## Task brief
Report every line of the data below that contains the string "source", copying each such line in full.

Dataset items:
** START **

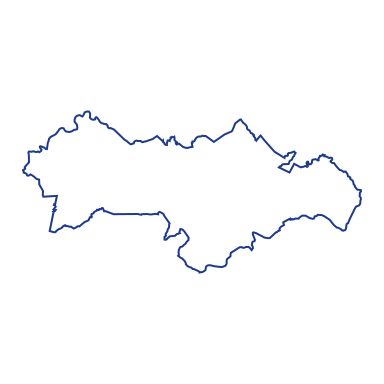 Jalpan, Puebla, Mexico (Albers equal-area conic projection)
{"feature_id": "50627088B95329536813839", "entity_name": "Jalpan", "entity_type": "district", "adm_level": 2, "iso_a3": "MEX", "parent_name": "Mexico", "parent_adm1": "Puebla", "projection": "albers", "projection_center": [-97.872, 20.452], "detail": "fine", "context": "isolated", "style": "outline", "palette": "blue", "viewbox_px": 384, "rotation_deg": 0, "n_neighbors": 0, "source": "geoboundaries", "source_scale": "gbopen_adm2", "svg_char_len": 5994}
<svg xmlns="http://www.w3.org/2000/svg" viewBox="0 0 384 384"><path d="M23.7,172.6L26.5,173.7L27.1,175.4L28.0,175.7L28.9,175.5L30.6,174.4L34.0,176.6L36.5,178.9L39.1,179.6L39.3,184.5L42.8,190.6L43.0,191.4L42.8,195.3L43.4,196.7L56.9,195.9L55.2,204.1L54.3,204.0L53.9,205.0L55.0,205.5L55.7,206.8L54.2,208.5L54.3,208.8L53.5,209.4L54.3,210.3L55.6,210.2L55.3,210.7L53.3,211.6L53.6,211.9L49.7,231.0L53.7,232.2L55.0,232.2L56.0,231.6L56.3,230.9L58.7,229.2L61.0,228.3L62.4,227.3L62.7,226.4L65.0,225.2L65.4,225.3L65.5,226.0L67.6,226.1L69.9,226.8L70.9,226.6L73.6,228.5L75.1,228.0L77.9,226.2L79.4,226.4L84.5,222.1L88.6,220.3L89.2,218.6L90.1,217.1L91.5,217.4L91.8,216.6L91.3,215.1L91.7,213.9L93.5,213.4L94.2,211.9L96.7,210.7L97.0,209.8L98.8,210.1L99.4,209.0L101.0,209.2L102.0,208.0L102.9,208.2L104.1,211.3L105.2,211.1L113.6,214.2L136.7,214.0L138.3,214.1L141.2,214.8L141.9,214.2L145.0,214.1L147.2,214.0L150.5,214.5L155.8,213.9L158.1,214.3L158.0,213.2L159.3,211.9L160.9,212.4L163.4,214.0L164.5,216.2L169.6,223.4L169.2,224.3L169.0,227.6L167.7,229.4L167.4,231.4L165.9,233.5L165.6,234.4L165.9,235.7L165.4,236.5L164.6,236.7L164.4,238.8L164.6,239.7L166.1,239.7L166.8,239.3L167.0,238.8L169.7,236.4L175.1,235.7L176.6,234.2L179.8,233.2L179.4,232.7L179.6,231.4L180.4,229.0L182.6,229.6L184.3,231.4L188.7,237.8L188.4,238.8L188.5,239.9L188.3,240.3L186.5,241.9L185.5,243.7L183.8,245.0L183.2,245.8L182.3,246.5L180.8,246.9L179.9,247.5L178.8,250.0L178.5,252.5L179.0,254.7L178.1,255.8L180.9,257.9L181.8,258.2L184.4,260.7L185.7,262.8L185.9,264.3L187.3,265.9L188.6,266.7L191.5,267.7L192.6,269.0L194.0,269.1L198.2,271.0L199.6,271.9L199.6,272.5L202.4,272.0L204.0,271.2L205.5,270.0L206.0,266.8L207.0,265.8L208.3,265.3L210.2,265.2L214.1,266.2L220.8,267.0L222.8,266.8L225.0,265.9L225.7,265.4L226.6,263.7L226.7,260.2L227.2,258.9L230.1,256.7L230.5,256.2L230.5,254.4L230.9,252.8L239.6,247.3L241.5,247.1L243.0,247.8L243.6,247.8L246.2,247.0L248.5,246.9L249.9,248.0L251.7,250.1L252.9,248.1L252.8,246.9L251.9,245.2L252.1,243.0L252.4,242.1L252.9,241.6L254.4,241.3L255.0,240.0L252.8,234.2L252.8,232.9L253.2,232.4L254.1,232.5L256.2,233.2L264.6,237.6L268.8,238.2L270.0,237.9L275.9,232.4L276.9,232.2L277.9,231.1L279.2,230.7L279.8,230.3L279.4,229.1L280.2,227.5L281.2,226.6L284.0,225.0L283.2,222.3L290.1,218.6L290.2,218.9L289.6,219.1L289.6,219.5L290.1,219.7L291.2,219.6L291.4,219.1L292.3,219.5L292.7,219.5L293.0,219.1L294.0,219.3L295.5,218.5L298.6,218.7L299.4,217.6L302.3,215.6L305.6,215.7L309.6,218.0L312.5,218.8L313.8,218.6L314.4,217.7L314.6,216.4L316.8,215.9L317.7,214.8L321.8,215.1L324.6,216.4L329.8,219.9L333.9,225.1L336.9,227.6L337.9,227.6L340.9,229.2L342.0,230.3L342.9,230.3L343.2,230.7L345.1,230.1L345.7,229.3L346.1,228.0L346.5,224.4L347.1,223.6L348.1,223.2L349.8,218.9L355.1,208.1L356.0,206.7L359.2,205.3L359.7,204.7L360.3,203.0L360.4,200.7L360.9,199.2L360.8,197.9L359.7,196.3L359.9,192.5L361.0,191.5L360.8,190.0L357.7,189.7L356.6,189.0L355.4,187.2L354.8,186.7L354.8,185.5L353.6,184.2L353.5,183.0L352.7,180.7L350.2,178.8L350.1,178.1L350.3,177.7L349.7,176.9L348.0,176.4L347.4,173.8L345.8,172.0L345.8,171.7L344.3,171.5L343.8,172.0L341.3,170.3L339.6,169.9L336.6,166.6L334.0,163.1L332.2,162.9L330.5,161.6L330.8,160.8L332.2,159.7L332.3,159.0L332.0,158.1L331.1,157.6L329.0,158.0L326.6,156.6L324.4,156.3L324.6,155.2L323.6,155.3L323.4,154.8L322.7,154.5L321.8,155.7L320.5,155.8L320.3,156.2L319.9,156.1L319.8,156.7L318.9,157.8L318.5,158.8L318.6,160.3L317.8,160.5L317.1,159.6L316.7,159.7L315.5,159.2L312.6,159.7L312.2,160.2L311.8,162.9L311.4,163.8L309.4,164.4L308.4,163.1L308.1,161.8L307.3,161.7L306.7,162.5L306.6,163.7L307.9,165.9L307.4,166.8L306.9,166.8L305.5,166.0L305.0,166.1L302.9,166.9L300.6,167.3L294.2,163.8L289.5,172.5L278.9,167.4L279.7,166.5L281.4,165.9L281.8,165.0L283.1,164.2L288.6,164.0L289.7,161.0L292.0,159.5L292.9,157.1L294.1,156.1L294.4,154.8L295.6,153.0L294.0,151.5L291.0,152.8L288.7,153.0L287.8,153.8L288.0,155.3L287.3,155.9L285.3,155.8L284.6,157.1L284.5,157.9L274.5,151.7L264.7,140.7L260.5,135.5L256.4,140.5L256.2,140.0L255.4,140.0L255.3,138.2L254.8,137.4L253.7,136.5L254.1,135.3L253.6,134.6L253.2,134.9L251.8,133.2L250.8,133.0L249.4,130.3L248.5,130.1L247.1,128.8L246.9,126.7L245.6,124.7L243.0,122.6L241.7,120.9L241.1,119.6L240.3,119.4L235.3,123.3L232.7,129.7L231.7,131.4L224.7,134.4L213.9,141.9L205.7,136.0L203.9,136.1L202.8,135.7L200.5,136.5L198.5,136.5L196.6,137.6L195.1,139.6L194.6,140.9L193.6,141.4L192.5,141.5L192.6,142.6L191.8,142.8L191.8,143.4L192.5,146.9L190.5,147.1L187.4,148.0L185.0,147.6L182.9,146.8L179.1,143.7L176.9,144.4L176.8,143.8L176.1,143.9L175.8,143.2L177.2,142.7L177.0,142.3L174.9,140.6L174.4,139.8L174.6,138.4L174.3,136.8L173.9,137.1L172.7,137.2L171.3,136.4L171.5,136.6L170.6,137.8L171.0,138.1L169.7,140.3L169.7,140.9L168.0,140.3L167.6,140.7L166.9,143.4L166.9,145.0L165.9,144.9L164.7,144.1L164.2,142.8L163.1,142.2L163.0,140.6L162.6,141.1L157.0,136.0L152.7,139.0L145.5,141.5L144.6,141.5L143.2,142.1L142.0,142.1L140.7,141.0L137.8,141.0L136.5,140.6L135.5,140.9L134.2,141.8L133.8,143.4L133.1,143.4L132.0,144.1L130.5,144.2L127.9,142.2L127.4,141.5L124.4,139.6L114.1,129.6L110.4,128.0L109.6,128.3L108.8,128.1L107.7,126.9L107.5,125.3L106.4,124.2L104.8,124.1L101.3,123.0L99.9,121.9L99.0,120.1L96.9,117.5L96.2,117.2L95.5,117.6L95.2,118.3L95.1,119.3L94.4,119.7L92.3,119.6L91.2,119.0L89.9,117.6L90.2,113.8L89.5,112.3L88.7,111.5L87.1,111.5L84.7,112.4L83.3,115.4L82.2,116.5L80.0,115.2L79.2,115.1L76.4,116.1L75.2,117.7L74.6,119.7L74.6,121.8L76.7,124.3L77.1,125.3L77.3,128.0L76.9,129.4L74.1,129.9L72.0,131.2L69.7,132.0L66.3,131.6L64.8,130.4L63.6,128.3L61.5,128.0L59.3,129.2L58.3,131.0L55.6,134.3L50.7,136.9L49.1,138.7L48.6,140.9L47.8,142.9L46.9,149.1L45.9,149.0L44.1,147.6L41.6,146.5L40.3,146.3L39.8,146.6L39.9,147.4L41.6,149.8L41.0,151.1L39.3,152.2L38.1,151.5L36.9,152.0L35.2,151.9L34.2,151.4L32.7,151.4L31.7,151.8L30.2,151.5L28.7,151.7L28.4,152.6L28.8,154.5L29.0,162.3L24.7,167.1L25.2,168.5L25.0,168.9L24.2,169.6L23.6,169.6L23.1,170.1L23.0,170.5L23.8,171.8L23.7,172.6Z" fill="none" stroke="#1e3a8a" stroke-width="2"/></svg>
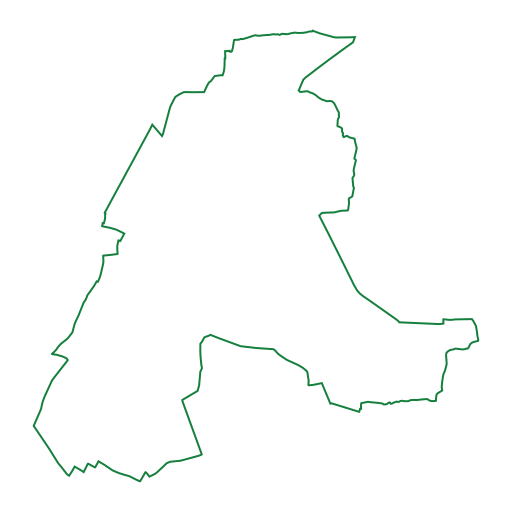 Nong Don, Saraburi, Thailand (orthographic projection)
{"feature_id": "78962969B30488240486428", "entity_name": "Nong Don", "entity_type": "district", "adm_level": 2, "iso_a3": "THA", "parent_name": "Thailand", "parent_adm1": "Saraburi", "projection": "orthographic", "projection_center": [100.697, 14.698], "detail": "fine", "context": "isolated", "style": "outline", "palette": "green", "viewbox_px": 512, "rotation_deg": 0, "n_neighbors": 0, "source": "geoboundaries", "source_scale": "gbopen_adm2", "svg_char_len": 5892}
<svg xmlns="http://www.w3.org/2000/svg" viewBox="0 0 512 512"><path d="M435.9,400.8L436.0,398.4L436.5,395.0L436.8,394.2L437.5,393.4L440.1,391.8L442.2,390.5L441.7,387.0L441.8,385.7L442.2,381.7L443.2,375.2L443.6,373.9L445.1,370.2L445.7,368.0L446.7,363.9L446.1,355.6L446.1,354.7L446.3,353.6L446.5,352.8L446.7,352.5L448.2,351.2L449.8,350.2L450.8,349.9L453.8,349.3L455.3,348.7L455.7,348.6L461.4,349.3L462.6,349.4L463.9,349.3L464.9,349.1L466.0,348.7L466.7,348.6L467.3,348.6L467.8,348.4L468.3,348.0L470.0,344.7L470.6,343.7L471.5,343.0L473.5,342.0L474.5,341.8L477.6,341.0L478.2,340.7L478.3,340.3L477.5,336.3L477.3,335.1L477.0,332.1L476.1,326.6L475.8,325.6L474.6,323.4L473.3,321.0L471.9,319.1L455.1,319.4L450.9,319.9L449.5,319.9L444.2,319.3L443.3,319.4L443.4,323.6L439.6,324.1L399.3,322.3L398.6,321.4L397.4,320.3L394.4,318.1L369.6,300.6L363.3,296.3L360.0,293.7L357.2,290.6L354.0,285.1L343.9,264.6L327.9,232.6L319.2,215.6L321.8,213.1L322.2,212.9L323.3,212.8L334.1,212.4L340.6,210.9L342.5,210.7L347.6,210.5L348.1,209.8L348.9,204.3L349.0,202.7L348.8,199.3L348.8,198.9L348.9,198.5L349.2,198.2L351.9,196.8L352.1,196.5L352.4,195.9L353.4,190.4L353.9,188.4L353.9,187.8L353.2,186.2L352.5,178.0L352.7,177.6L353.4,176.7L354.1,175.5L354.2,174.6L354.2,174.0L353.6,170.8L353.9,168.6L355.9,160.4L355.8,160.0L354.4,158.6L354.4,158.3L356.3,150.4L356.6,148.7L356.6,147.5L355.1,141.9L354.8,140.2L354.6,138.7L349.5,137.4L349.2,137.3L347.5,136.2L347.1,136.0L346.7,136.0L346.3,136.0L343.8,137.1L343.6,137.0L343.0,135.7L342.8,134.9L342.8,134.5L343.0,133.9L343.0,133.1L342.2,132.0L342.1,131.5L342.0,128.7L341.9,128.5L341.4,127.9L340.8,127.5L340.0,127.1L337.9,126.3L337.5,126.0L337.4,125.7L337.6,123.5L337.7,120.4L338.0,119.0L338.7,117.7L339.0,117.1L339.1,116.6L338.8,114.9L338.9,113.3L338.9,112.9L338.7,112.2L337.5,110.1L335.2,105.2L334.5,103.9L333.6,102.7L332.4,101.7L332.0,101.4L331.2,101.1L330.0,101.0L329.2,101.0L327.0,101.2L326.5,101.1L321.6,99.4L320.4,98.7L318.0,97.1L316.2,95.5L314.8,94.5L314.0,94.1L313.0,93.5L312.1,93.0L310.5,92.7L308.6,91.7L307.4,91.2L301.2,91.9L300.3,91.9L299.8,91.8L299.2,90.8L298.7,90.5L303.3,79.7L305.9,77.2L306.8,76.6L318.1,67.9L321.3,65.5L329.8,59.1L343.6,49.0L352.3,42.8L352.9,42.3L353.2,41.8L353.4,41.3L354.9,37.1L350.5,37.3L336.2,37.5L333.9,37.2L319.6,33.3L312.7,30.7L312.3,31.3L312.0,31.4L311.0,31.5L309.7,31.4L307.0,32.2L303.5,32.8L298.3,33.0L294.6,32.6L290.3,33.4L288.0,34.1L286.0,34.1L281.9,33.8L279.7,34.9L277.7,34.3L275.2,34.5L273.9,34.1L269.4,34.9L267.5,35.0L263.9,35.2L259.8,35.7L258.5,35.8L255.5,35.3L254.9,35.4L254.1,35.5L247.8,37.6L244.5,38.6L243.1,39.0L242.6,39.1L240.9,39.0L240.6,39.0L239.9,39.3L238.7,39.7L234.5,39.9L234.2,40.0L233.6,42.8L232.9,47.7L231.9,51.2L231.6,51.5L231.0,51.8L230.6,51.8L229.4,51.4L229.5,50.8L229.4,50.8L225.1,51.2L225.3,58.4L224.7,58.4L224.5,66.1L224.1,70.1L223.7,72.0L222.6,75.3L220.5,75.2L218.8,75.5L214.9,76.0L214.3,76.5L213.1,78.2L210.9,81.1L209.7,81.9L208.8,82.7L207.2,85.5L204.1,92.1L193.1,92.2L184.6,92.1L183.4,92.3L179.3,94.4L178.5,94.9L175.5,96.8L174.8,97.8L170.5,106.2L169.5,109.4L162.9,134.2L162.0,136.0L152.3,124.7L149.7,129.9L148.4,132.3L129.4,167.3L127.3,171.1L122.2,180.6L117.2,189.7L104.7,212.8L104.8,213.0L105.3,213.0L105.4,214.4L105.1,214.8L105.1,215.1L105.1,217.7L105.0,218.8L104.1,222.5L103.8,223.3L102.7,223.1L102.2,226.2L110.3,227.9L116.2,229.6L120.8,231.8L124.3,233.6L120.3,241.0L120.1,241.1L119.7,240.8L118.7,240.3L118.4,240.5L117.2,246.5L117.3,249.2L117.6,253.9L117.5,254.0L111.3,254.8L103.4,255.6L103.2,255.7L103.2,256.0L103.4,260.8L103.4,262.0L103.0,264.4L102.7,265.7L101.1,272.7L100.3,275.8L99.2,278.9L97.9,281.8L97.7,281.8L96.7,281.4L94.0,286.0L90.0,291.7L88.3,294.0L87.3,295.4L86.4,298.0L85.6,299.8L83.6,302.7L78.7,315.1L74.8,323.4L73.4,328.6L72.5,332.0L72.1,332.8L68.2,337.8L66.9,339.1L60.6,344.1L58.0,347.1L56.3,349.6L55.2,350.8L53.5,352.6L52.1,353.7L52.0,353.9L52.1,354.0L52.3,354.2L56.8,354.8L62.3,356.4L65.5,357.8L66.2,358.1L66.8,358.7L67.6,359.8L67.7,360.0L67.6,360.4L54.5,377.1L52.1,380.3L44.6,396.6L42.7,401.6L42.2,403.6L41.1,408.7L40.7,409.8L33.7,425.9L49.6,449.4L51.7,452.8L58.4,463.5L60.9,466.4L67.1,474.4L69.1,475.7L72.1,471.2L73.7,468.3L74.7,466.6L81.8,470.8L83.7,472.1L87.6,464.2L87.9,463.8L88.2,463.7L88.4,463.8L94.5,467.2L94.9,467.4L95.1,467.3L95.4,467.0L98.5,461.3L104.8,465.1L112.6,470.4L117.4,472.5L119.6,473.3L124.4,474.8L129.4,476.2L136.1,479.6L139.8,481.3L140.2,481.1L145.4,472.3L145.6,472.2L147.3,473.8L149.4,476.6L150.6,476.0L152.6,475.1L153.9,474.4L154.8,474.0L155.5,473.5L156.6,472.7L157.7,471.7L163.2,466.6L166.6,463.3L169.9,461.8L180.6,460.7L198.2,455.9L201.0,454.9L201.6,454.6L201.7,454.2L196.1,438.8L182.3,400.8L182.4,399.9L197.6,390.9L199.1,385.6L200.3,372.3L200.4,371.4L201.5,369.3L201.9,368.3L201.9,367.5L201.4,365.3L201.0,361.8L200.4,354.4L200.3,349.8L200.4,343.7L201.7,342.1L202.2,341.4L203.3,339.3L204.0,338.0L204.2,337.6L204.5,337.3L205.1,337.0L208.6,335.8L210.5,334.8L213.0,335.9L218.9,338.2L240.6,346.2L256.2,348.0L273.3,349.2L274.5,349.9L278.2,353.9L281.9,356.6L286.9,359.9L293.2,362.8L298.1,365.0L302.8,367.8L307.0,371.3L307.7,373.7L307.8,375.5L308.6,380.2L308.6,381.5L308.4,384.8L308.5,385.1L309.1,385.3L310.1,385.2L313.7,384.8L321.8,383.1L330.4,403.7L331.5,403.3L359.1,411.8L359.4,411.1L360.1,408.8L361.1,408.8L361.0,405.4L361.2,403.5L361.3,403.2L363.6,402.7L367.6,401.9L368.5,401.9L370.6,402.2L377.3,402.8L381.1,403.3L382.4,403.6L382.8,403.7L383.6,404.4L384.3,404.5L384.8,404.4L386.9,404.1L388.4,402.9L388.9,402.6L389.6,402.4L389.8,402.5L390.6,403.6L390.8,403.8L391.0,403.8L392.5,403.3L394.0,402.5L396.3,401.7L396.9,401.7L398.2,401.9L398.8,401.9L399.1,401.8L400.4,401.0L401.8,400.8L402.3,400.8L403.0,401.0L403.7,401.1L405.9,401.2L407.8,401.2L408.8,401.0L409.7,400.5L410.0,400.3L411.9,400.0L416.8,400.0L424.6,399.2L426.7,399.1L427.5,399.2L428.0,399.5L429.1,400.3L430.0,400.7L431.1,401.0L433.7,401.1L434.6,401.0L435.9,400.8Z" fill="none" stroke="#15803d" stroke-width="2"/></svg>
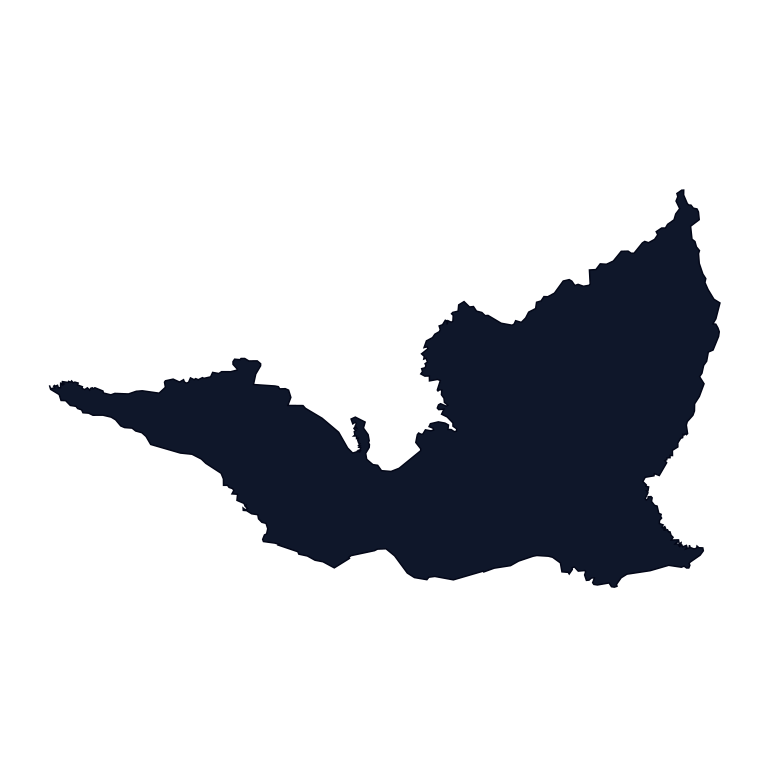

** END **

## Task response
{"feature_id": "50627088B95329536813839", "entity_name": "Jalpan", "entity_type": "district", "adm_level": 2, "iso_a3": "MEX", "parent_name": "Mexico", "parent_adm1": "Puebla", "projection": "albers", "projection_center": [-97.872, 20.452], "detail": "fine", "context": "isolated", "style": "outline", "palette": "blue", "viewbox_px": 384, "rotation_deg": 0, "n_neighbors": 0, "source": "geoboundaries", "source_scale": "gbopen_adm2", "svg_char_len": 5994}
{"feature_id": "78962969B30488240486428", "entity_name": "Nong Don", "entity_type": "district", "adm_level": 2, "iso_a3": "THA", "parent_name": "Thailand", "parent_adm1": "Saraburi", "projection": "orthographic", "projection_center": [100.697, 14.698], "detail": "fine", "context": "isolated", "style": "outline", "palette": "green", "viewbox_px": 512, "rotation_deg": 0, "n_neighbors": 0, "source": "geoboundaries", "source_scale": "gbopen_adm2", "svg_char_len": 5892}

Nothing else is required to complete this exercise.